Collected data:

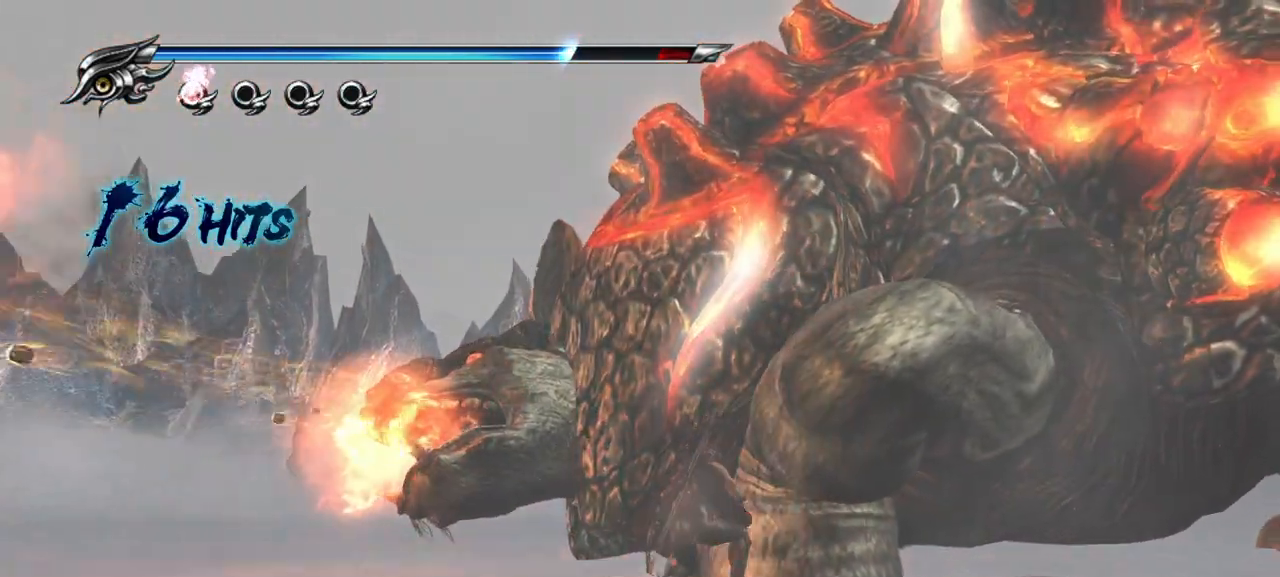
{"buttons": [], "left_stick": "right", "right_stick": "center", "events": [[67, "SQUARE", "down"], [133, "SQUARE", "up"], [233, "TRIANGLE", "down"], [333, "TRIANGLE", "up"], [400, "TRIANGLE", "down"], [467, "TRIANGLE", "up"]]}
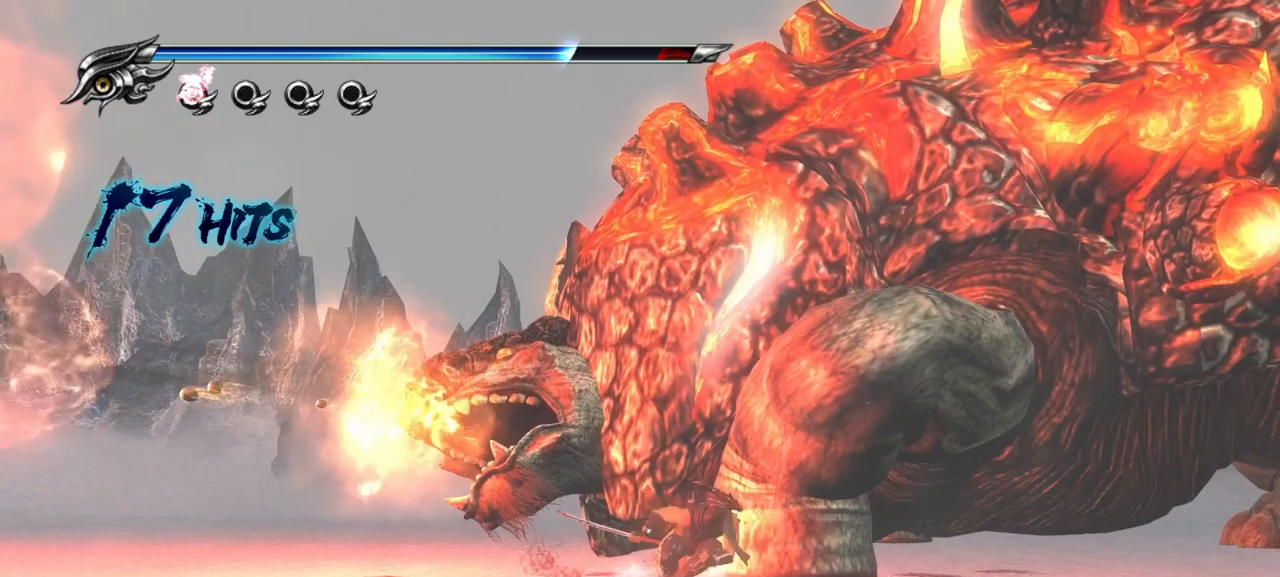
{"buttons": [], "left_stick": "right", "right_stick": "center", "events": [[17, "TRIANGLE", "down"], [100, "TRIANGLE", "up"], [167, "TRIANGLE", "down"], [250, "TRIANGLE", "up"], [383, "SQUARE", "down"], [467, "SQUARE", "up"]]}
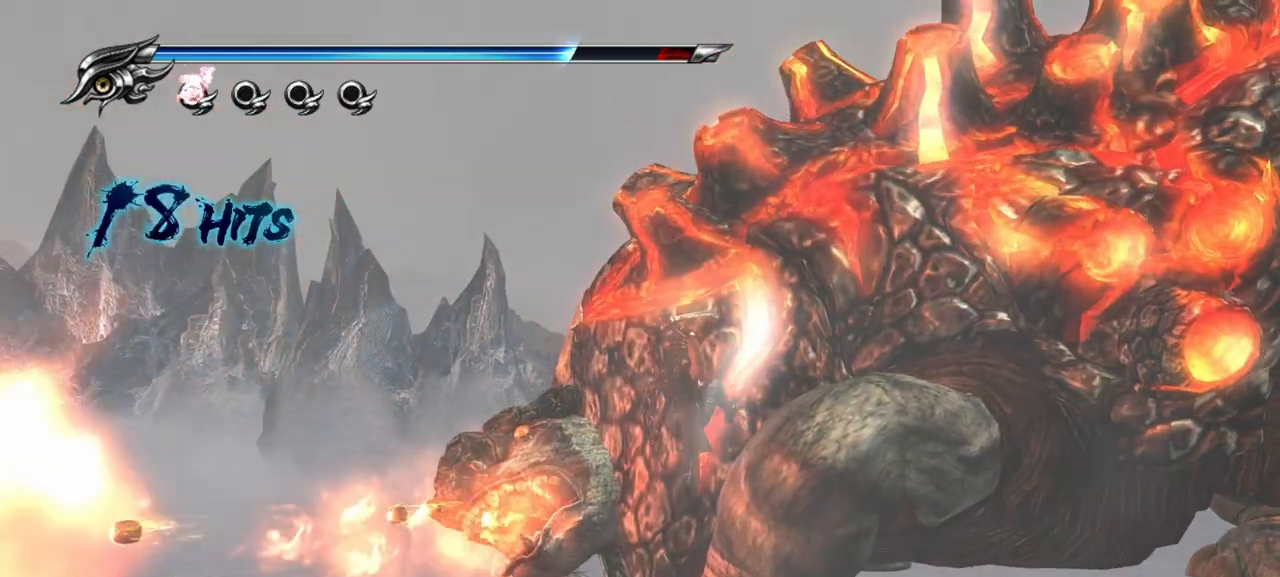
{"buttons": ["SQUARE"], "left_stick": "right", "right_stick": "center", "events": [[50, "SQUARE", "down"], [100, "SQUARE", "up"], [200, "SQUARE", "down"], [250, "SQUARE", "up"], [333, "SQUARE", "down"], [417, "SQUARE", "up"], [483, "SQUARE", "down"]]}
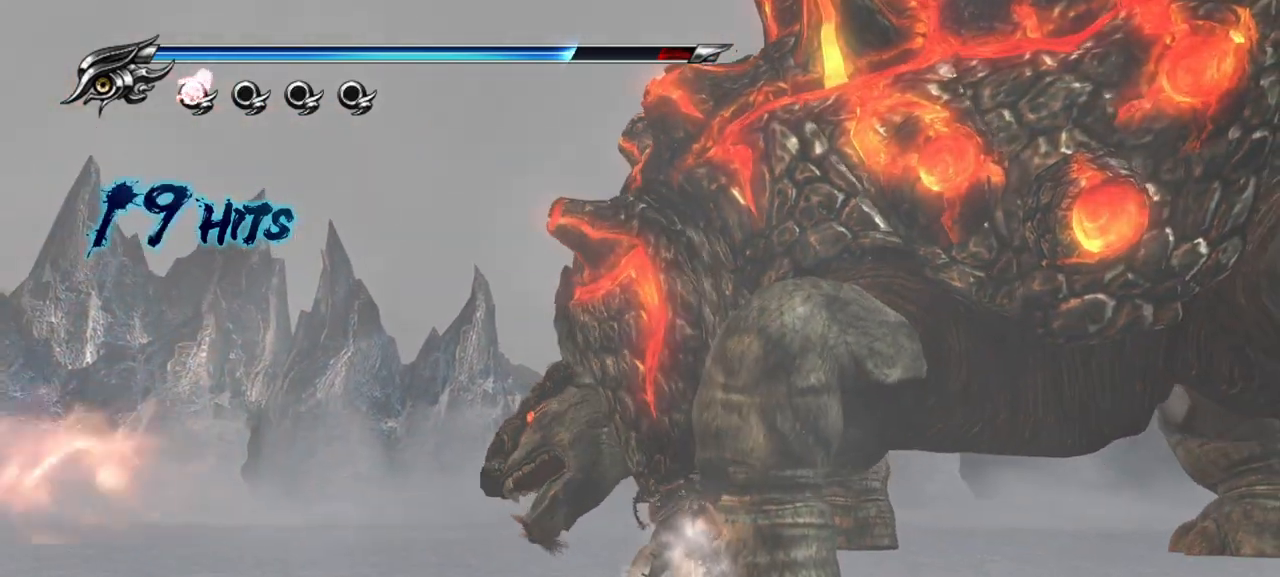
{"buttons": ["SQUARE"], "left_stick": "right", "right_stick": "center", "events": [[50, "SQUARE", "up"], [217, "SQUARE", "down"], [300, "SQUARE", "up"], [350, "SQUARE", "down"], [433, "SQUARE", "up"], [500, "SQUARE", "down"]]}
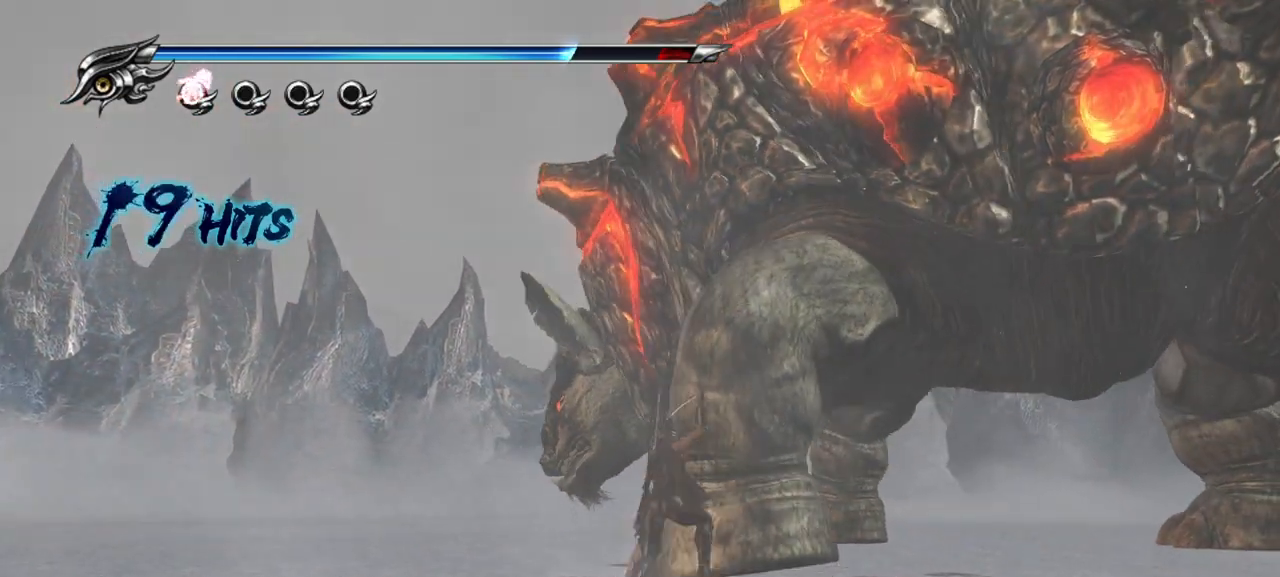
{"buttons": [], "left_stick": "up-left", "right_stick": "center", "events": [[33, "SQUARE", "up"], [100, "SQUARE", "down"], [167, "SQUARE", "up"], [233, "left_stick", "up-right"], [250, "SQUARE", "down"], [300, "SQUARE", "up"], [500, "left_stick", "up-left"]]}
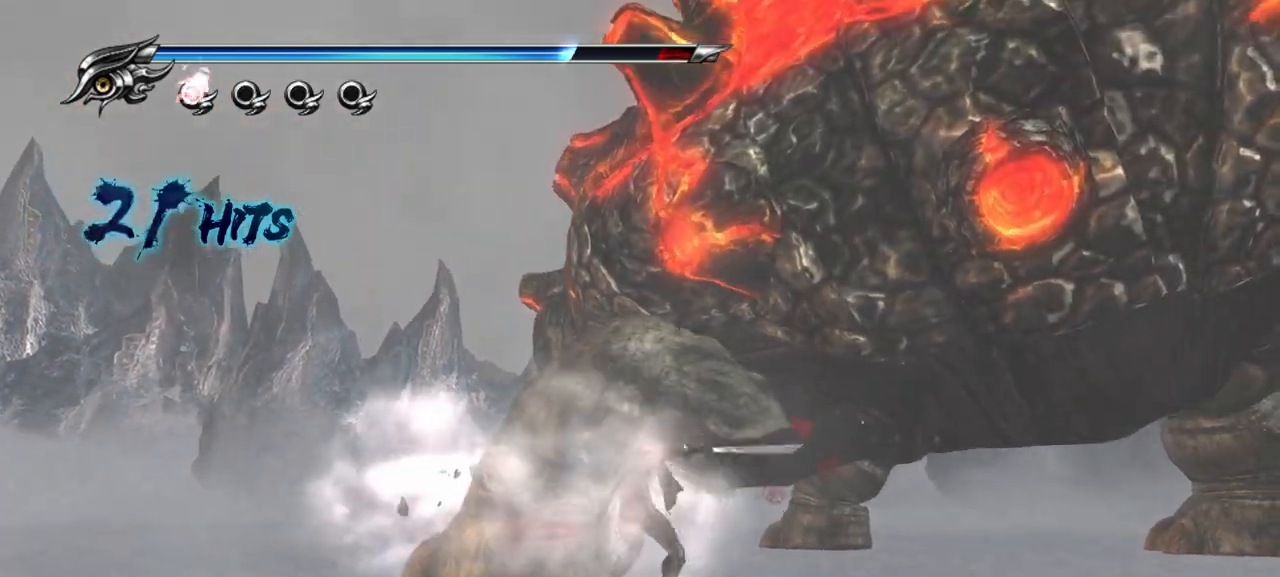
{"buttons": [], "left_stick": "up-left", "right_stick": "center", "events": [[17, "SQUARE", "down"], [67, "SQUARE", "up"], [150, "TRIANGLE", "down"], [250, "TRIANGLE", "up"], [300, "TRIANGLE", "down"], [367, "TRIANGLE", "up"], [433, "TRIANGLE", "down"], [500, "TRIANGLE", "up"]]}
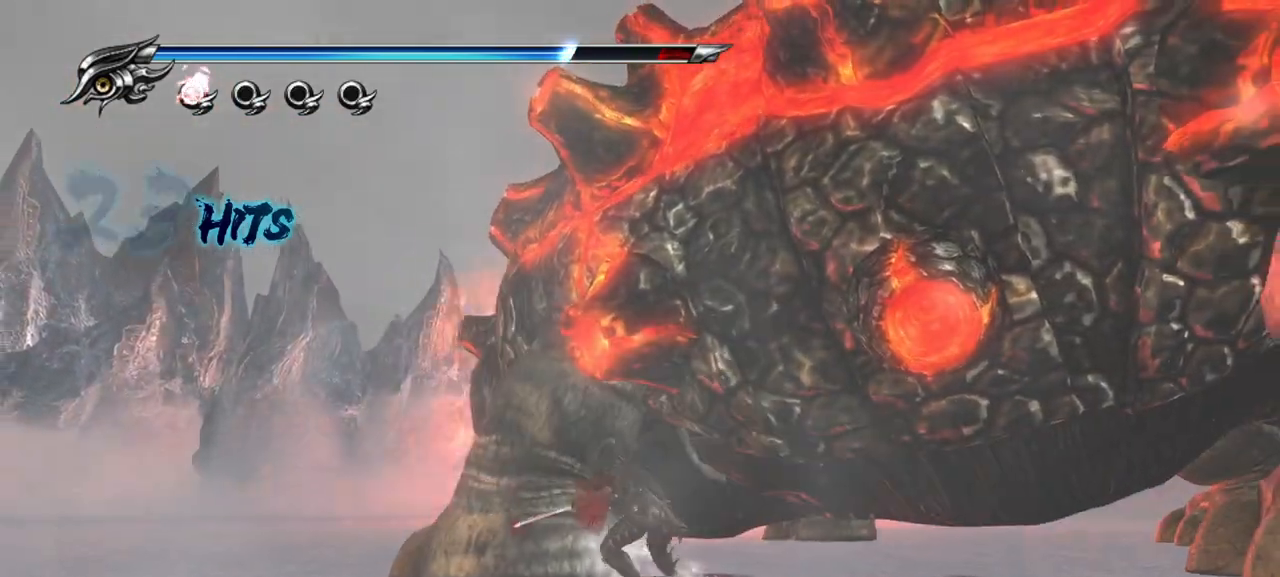
{"buttons": ["TRIANGLE"], "left_stick": "up-left", "right_stick": "center", "events": [[67, "TRIANGLE", "down"], [150, "TRIANGLE", "up"], [200, "TRIANGLE", "down"], [283, "TRIANGLE", "up"], [350, "TRIANGLE", "down"], [400, "TRIANGLE", "up"], [483, "TRIANGLE", "down"]]}
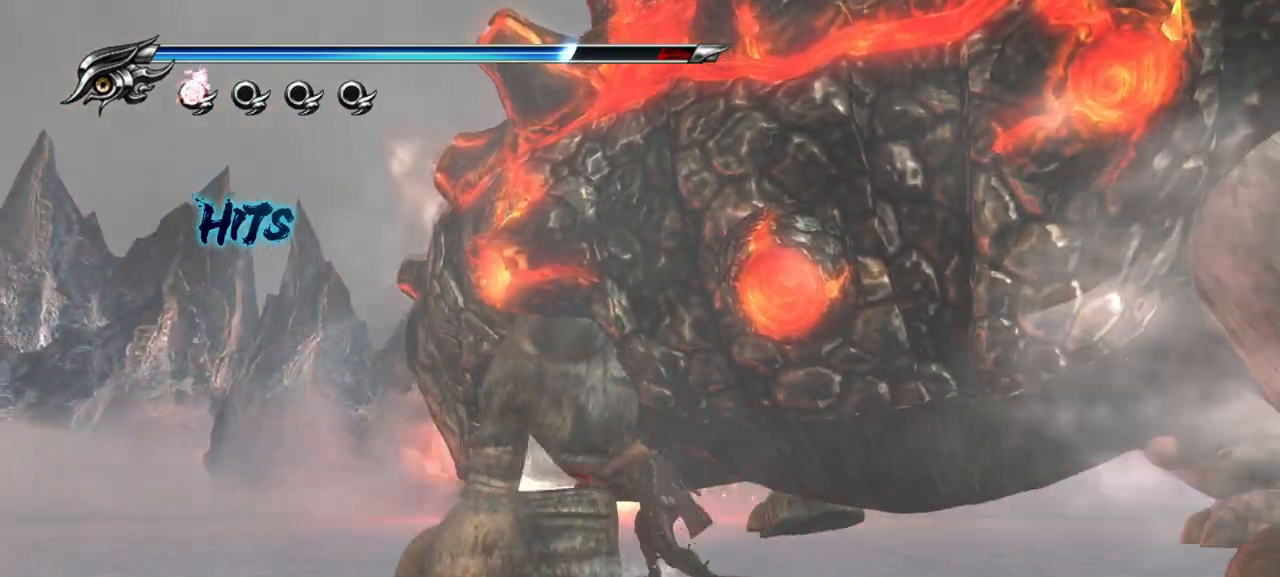
{"buttons": [], "left_stick": "up-left", "right_stick": "center", "events": [[50, "TRIANGLE", "up"], [100, "TRIANGLE", "down"], [183, "TRIANGLE", "up"], [250, "TRIANGLE", "down"], [317, "TRIANGLE", "up"], [367, "TRIANGLE", "down"], [450, "TRIANGLE", "up"]]}
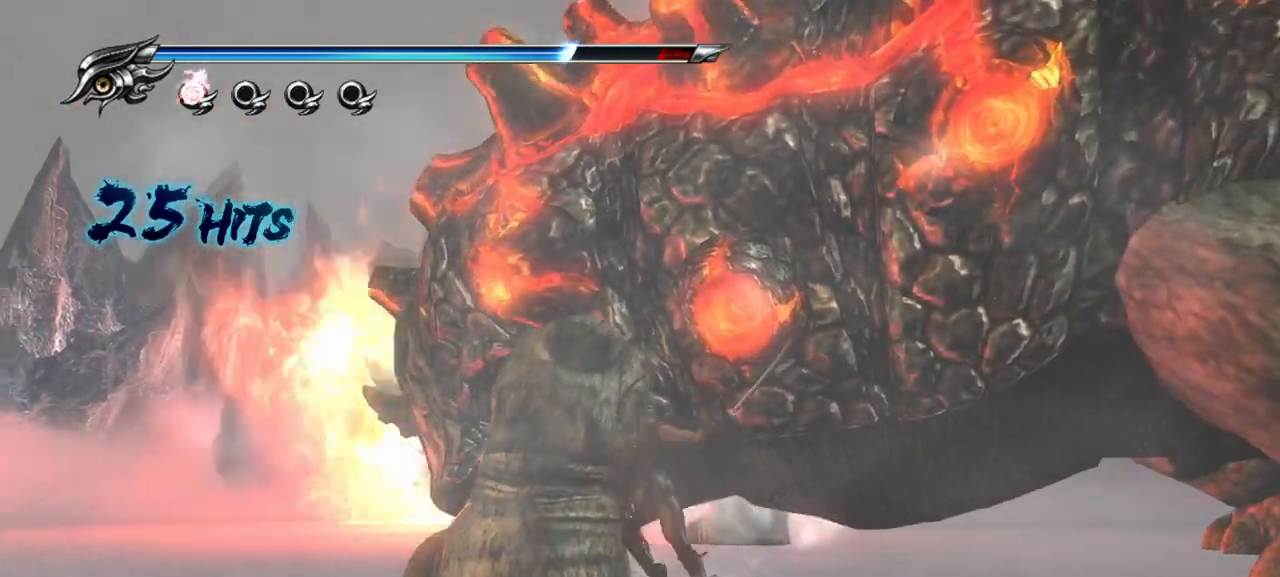
{"buttons": [], "left_stick": "up-left", "right_stick": "center", "events": [[50, "SQUARE", "down"], [133, "SQUARE", "up"], [217, "SQUARE", "down"], [300, "SQUARE", "up"], [367, "SQUARE", "down"], [450, "SQUARE", "up"]]}
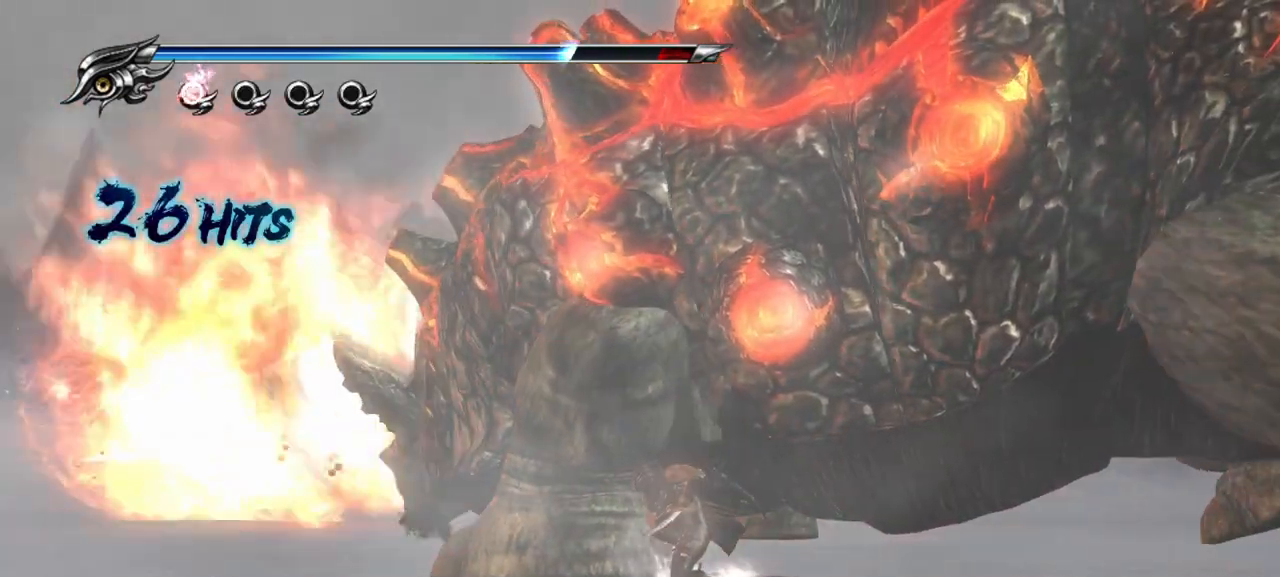
{"buttons": [], "left_stick": "up-left", "right_stick": "center", "events": [[17, "SQUARE", "down"], [83, "SQUARE", "up"], [150, "SQUARE", "down"], [217, "SQUARE", "up"], [300, "SQUARE", "down"], [350, "SQUARE", "up"], [417, "SQUARE", "down"], [467, "SQUARE", "up"]]}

[TASK OBJECTIVE]:
Set down every entry above again exactly, dropping each picture.

[RESPONSE]:
{"buttons": [], "left_stick": "right", "right_stick": "center", "events": [[67, "SQUARE", "down"], [133, "SQUARE", "up"], [233, "TRIANGLE", "down"], [333, "TRIANGLE", "up"], [400, "TRIANGLE", "down"], [467, "TRIANGLE", "up"]]}
{"buttons": [], "left_stick": "right", "right_stick": "center", "events": [[17, "TRIANGLE", "down"], [100, "TRIANGLE", "up"], [167, "TRIANGLE", "down"], [250, "TRIANGLE", "up"], [383, "SQUARE", "down"], [467, "SQUARE", "up"]]}
{"buttons": ["SQUARE"], "left_stick": "right", "right_stick": "center", "events": [[50, "SQUARE", "down"], [100, "SQUARE", "up"], [200, "SQUARE", "down"], [250, "SQUARE", "up"], [333, "SQUARE", "down"], [417, "SQUARE", "up"], [483, "SQUARE", "down"]]}
{"buttons": ["SQUARE"], "left_stick": "right", "right_stick": "center", "events": [[50, "SQUARE", "up"], [217, "SQUARE", "down"], [300, "SQUARE", "up"], [350, "SQUARE", "down"], [433, "SQUARE", "up"], [500, "SQUARE", "down"]]}
{"buttons": [], "left_stick": "up-left", "right_stick": "center", "events": [[33, "SQUARE", "up"], [100, "SQUARE", "down"], [167, "SQUARE", "up"], [233, "left_stick", "up-right"], [250, "SQUARE", "down"], [300, "SQUARE", "up"], [500, "left_stick", "up-left"]]}
{"buttons": [], "left_stick": "up-left", "right_stick": "center", "events": [[17, "SQUARE", "down"], [67, "SQUARE", "up"], [150, "TRIANGLE", "down"], [250, "TRIANGLE", "up"], [300, "TRIANGLE", "down"], [367, "TRIANGLE", "up"], [433, "TRIANGLE", "down"], [500, "TRIANGLE", "up"]]}
{"buttons": ["TRIANGLE"], "left_stick": "up-left", "right_stick": "center", "events": [[67, "TRIANGLE", "down"], [150, "TRIANGLE", "up"], [200, "TRIANGLE", "down"], [283, "TRIANGLE", "up"], [350, "TRIANGLE", "down"], [400, "TRIANGLE", "up"], [483, "TRIANGLE", "down"]]}
{"buttons": [], "left_stick": "up-left", "right_stick": "center", "events": [[50, "TRIANGLE", "up"], [100, "TRIANGLE", "down"], [183, "TRIANGLE", "up"], [250, "TRIANGLE", "down"], [317, "TRIANGLE", "up"], [367, "TRIANGLE", "down"], [450, "TRIANGLE", "up"]]}
{"buttons": [], "left_stick": "up-left", "right_stick": "center", "events": [[50, "SQUARE", "down"], [133, "SQUARE", "up"], [217, "SQUARE", "down"], [300, "SQUARE", "up"], [367, "SQUARE", "down"], [450, "SQUARE", "up"]]}
{"buttons": [], "left_stick": "up-left", "right_stick": "center", "events": [[17, "SQUARE", "down"], [83, "SQUARE", "up"], [150, "SQUARE", "down"], [217, "SQUARE", "up"], [300, "SQUARE", "down"], [350, "SQUARE", "up"], [417, "SQUARE", "down"], [467, "SQUARE", "up"]]}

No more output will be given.